Sunday, 9 May 2010

LWD (Large Woody Debris)

Although we all mostly enjoy being able to trundle our nymphs along the river bed without the fear of getting snagged up on some sunken branches there is a school of thought that far from being a hindrance large Woody Debris (LWD) and also Coarse Woody Debris (CWD) is highly beneficial for the whole Eco-system of our rivers.

In the past, on most fishing clubs 'bank clearing days' fallen trees or sunken logs obstructing club waters were swiftly removed to leave trouble free riverbeds, but research has shown that the careful introduction of LWD has huge benefits to both the fish and invertebrate life of the river system and also helps reduce bank side erosion.

A small river I frequently fish in Shropshire is a very good example of the benefits of LWD. It can be very frustrating to fish but once you plot a mental map of the areas to avoid the overall fishing experience is greatly improved with higher than average catch rates.

Just two of many fish taken on both nymph & dry this weekend.
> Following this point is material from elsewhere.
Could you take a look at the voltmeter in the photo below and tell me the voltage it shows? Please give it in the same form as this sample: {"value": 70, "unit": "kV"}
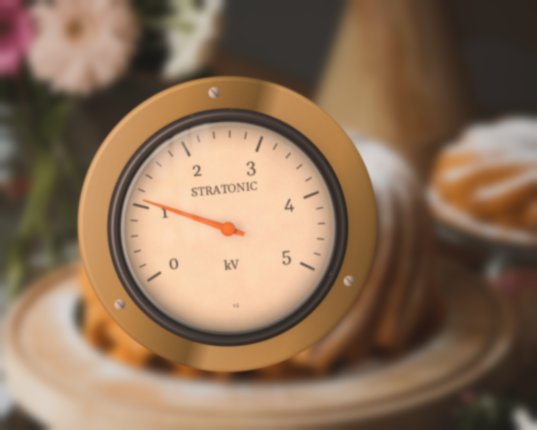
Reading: {"value": 1.1, "unit": "kV"}
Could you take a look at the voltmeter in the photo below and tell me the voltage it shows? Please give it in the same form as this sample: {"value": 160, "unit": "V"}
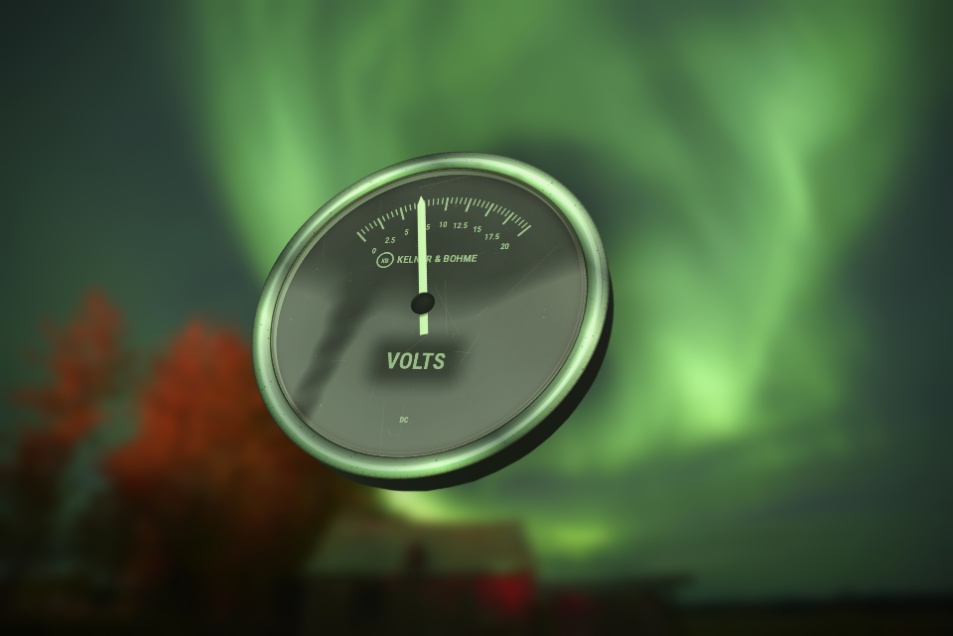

In my mind there is no doubt that this is the way forward to improve our rivers natural fish stocks and create a more harmonious balance between catching a few more fish and losing a few more flies.

More informative PDF file HERE.

Wednesday, 5 May 2010

Riverfly Partnership Course

I was fortunate to be able to participate in a one day course run by the Riverfly Partnership which is aimed at providing fisherman with the training to carry out controlled invertebrate monitoring of our waterways.

The whole event took place thanks to some hard work by the 'Severn Rivers Trust' in securing lottery funding to finance the 2 one day courses which were run in the picturesque town of Craven Arms in Shropshire on the banks of the river Onny.

The very knowledgeable Dai Roberts was the Riverfly representative and tutor for the day, he has a great passion for the scheme and the importance for anglers to get first hand information about the health of the rivers they fish and be able to monitor any sudden changes in the invertebrate life. Dai was also accompanied by a couple of local Environment Agency officers.

With the knowledge now gained I will now be able to add my own small contribution to the scheme which is so important if we are able to act quickly enough when our river come under threat from pollution.

I managed to fit in a few hours on a nearby small river after the course where the fish were rising briefly as I started to fish and a few were taken on both dry & nymph...perfect end to a good day.